What is it?
Local democracy is how communities have a say in the decisions that affect them most directly — the roads outside their house, the parks their kids use, the rates they pay, the rules about what can be built next door.
In New Zealand, local democracy works through elected local councils. Every three years, eligible voters choose the people who will run their regional council, city or district council, and in some cases local boards or community boards. Those elected representatives then make decisions on behalf of the community until the next election.
How do local elections work?
Local body elections are held every three years, most recently in October 2025. Unlike general elections, they are conducted entirely by postal vote — voting papers are sent to all enrolled voters, who return them by post or at designated drop-off points.
You can vote for:
- Your mayor (or regional council chairperson)
- Your city, district or regional councillors
- Local or community board members (where they exist)
- District Health Board members (now replaced by Health New Zealand)
Candidates stand in wards — geographic subdivisions of the council area. Some positions are elected at large (across the whole area); others represent specific wards.
Why is turnout so low?
Local body elections in New Zealand have chronically low turnout — often between 35% and 45%, compared to 75–80% in general elections. In some areas it is lower still.
Several factors contribute:
- Postal voting removes the social act of going to a polling booth, and papers are easy to misplace or forget.
- Local candidates are less well known than party politicians, making it harder for voters to feel informed.
- Local issues — rates, consents, infrastructure — feel less urgent or dramatic than national politics.
- Younger voters and renters are significantly less likely to vote in local elections, skewing outcomes toward older homeowners.
The consequence is real: a small, engaged minority ends up choosing the people who set your rates, approve what gets built near you, and manage your local environment.
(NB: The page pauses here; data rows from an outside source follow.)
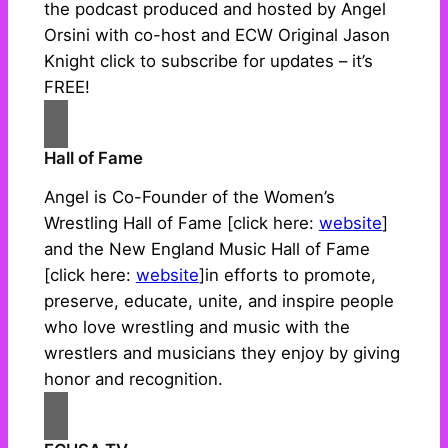
the podcast produced and hosted by Angel
Orsini with co-host and ECW Original Jason
Knight click to subscribe for updates – it’s
FREE!
Hall of Fame
Angel is Co-Founder of the Women’s
Wrestling Hall of Fame [click here:
website
]
and the New England Music Hall of Fame
[click here:
website
]in efforts to promote,
preserve, educate, unite, and inspire people
who love wrestling and music with the
wrestlers and musicians they enjoy by giving
honor and recognition.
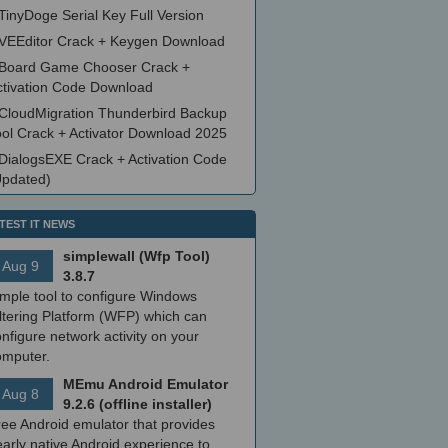
TinyDoge Serial Key Full Version
VEEditor Crack + Keygen Download
Board Game Chooser Crack +
ctivation Code Download
CloudMigration Thunderbird Backup
ool Crack + Activator Download 2025
DialogsEXE Crack + Activation Code
Updated)
TEST IT NEWS
simplewall (Wfp Tool)
Aug 9
3.8.7
imple tool to configure Windows
ltering Platform (WFP) which can
nfigure network activity on your
omputer.
MEmu Android Emulator
Aug 8
9.2.6 (offline installer)
ree Android emulator that provides
arly native Android experience to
The majority of residents have no say — not because they’re excluded, but because they don’t participate.
What is local representation?
Representation in local government is meant to reflect the communities councils serve. This includes:
Ward representation — Councils are divided into wards so that different parts of a region have a voice. A small rural community in a large council area should have a councillor who specifically represents it, not just be outvoted by urban areas on every issue.
Māori wards — Councils can establish Māori wards, which reserve seats for Māori representatives elected by Māori voters. As of 2025, a majority of councils have established Māori wards. These are separate from general wards and exist to ensure tangata whenua have a guaranteed voice in local decision-making.
Community and local boards — In larger councils (especially Auckland), local boards sit below the main governing body and handle decisions specific to their area. They have limited powers but provide a closer layer of community representation.
What does amalgamation mean for local democracy?
This is one of the most contested aspects of the current reform.
The government argues that larger councils are not less democratic — they can still have wards, local boards, and Māori representation. The Auckland model shows it’s possible to have one council covering a large area while still maintaining local boards that represent individual communities.
Critics argue that in practice, bigger councils mean more distance between residents and decision-makers. When your council covers an area with half a million people instead of fifty thousand, your individual voice carries less weight. Local issues that matter deeply to a small community — a local park, a heritage building, a speed limit on a back road — can get lost in the machinery of a large organisation with regional priorities.
The Auckland experience is instructive again. Local boards were created specifically to preserve community voice after amalgamation. In practice, their powers are limited. They can be overridden by the governing body. And many Aucklanders report feeling more distant from their council, not less, since the supercity was formed.
The question New Zealand is now being asked to answer — on a three-month timeline — is whether the efficiency gains from larger councils are worth the democratic trade-offs. That is not a technical question. It is a values question. And it deserves more public debate than it has so far received.